Baseball ends in October. Basketball in June. Hockey around in July. Tennis closes its books in December, right?

Not really.

The misconception of when the season ends could be easily attributed to the natural order of things, how tournaments are scheduled, and our own proclivity to see life on a January to December cycle.

But let’s face it: players might take a week – even ten days – to bronze their bodies at various and far-flung resorts, but they are typically back on the bicycle quickly, once the tedium of doing nothing wears thin and coaches prod their charges to attention.

Milos Raonic is a case in point. The Canadian had a career-best season in 2014, qualifying for the Barclay’s ATP World Tour Finals in November. He was ranked No. 8, pretty impressive stuff. When he hit the courts in Brisbane, anyone with decent vision could easily tell he’d toned up. In fact, he’d lost 15 pounds over the so-called off-season.

You don’t get fit and lose that type of weight basking on a beach.

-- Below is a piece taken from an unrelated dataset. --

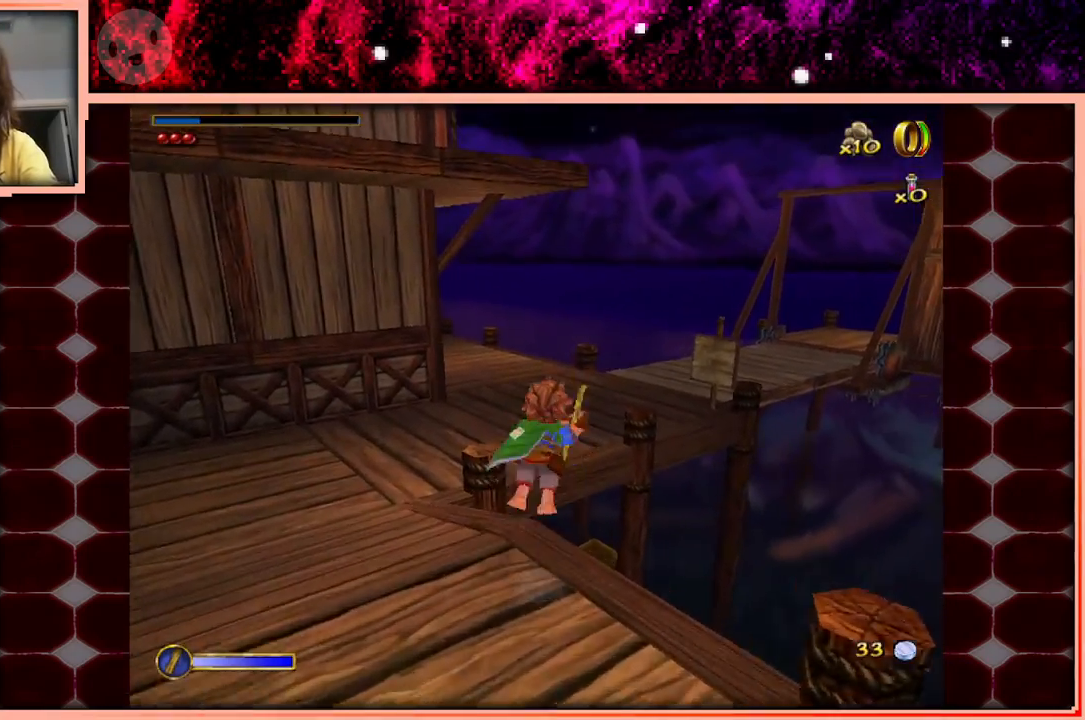
{"keys": ["w"], "events": [[83, "space", "up"], [133, "d", "down"], [500, "d", "up"]]}
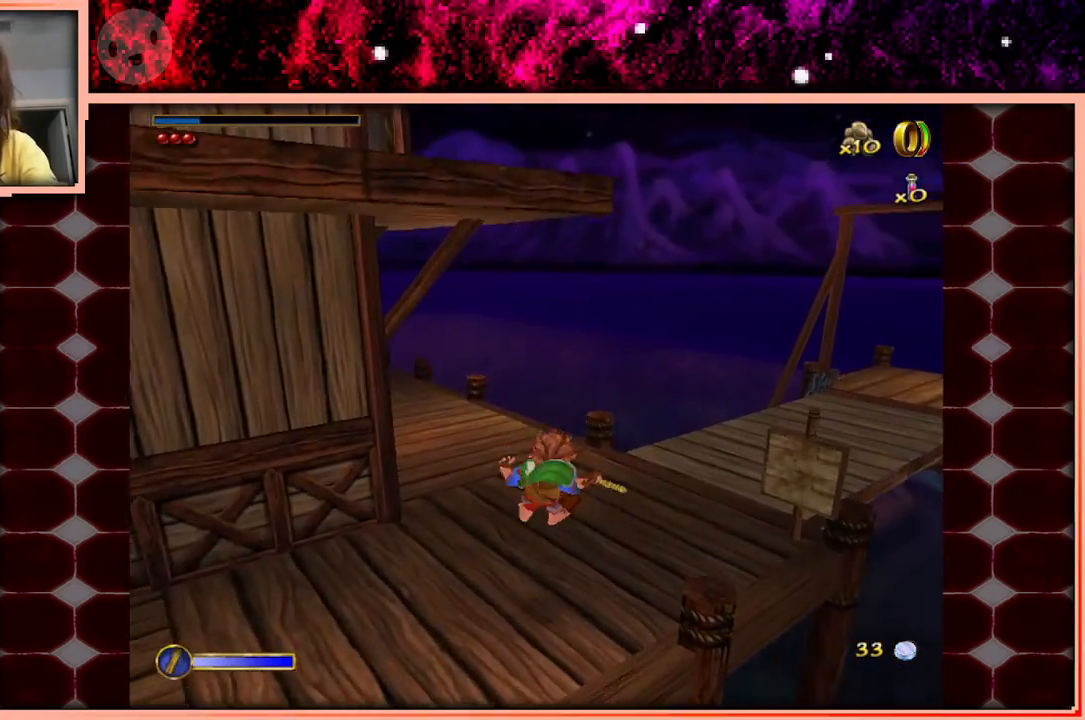
{"keys": ["w"], "events": [[383, "space", "down"], [467, "space", "up"]]}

Maria Sharapova flashed faster footwork in Brisbane and a sincere temperament to get things done in a tempo that matches her dogged determination. She had spent hours on court with her team – in silence, apparently – digging into the minutia of her already top-tier game. She won Brisbane, finished second to Serena Williams at the Australian Open, and made a quick pit-stop at Fed Cup, leading Russia to an emphatic win over Poland in Krakow.

We heard that she spent some time in the sun with boyfriend, Grigor Dimitrov. But we can hardly deem that week an off-season.

Here’s when the real-deal off-season begins: after the Australian Open. At least, it does for players who can afford more down time, awaiting the start of Dubai, an ATP 500-level tournament, on February 23 – perhaps Doha for the women the same week. It’s not the same for all, though. Each player has to fulfill a certain number of tournaments dictated by the WTA and ATP. And many scramble for ranking points throughout the year.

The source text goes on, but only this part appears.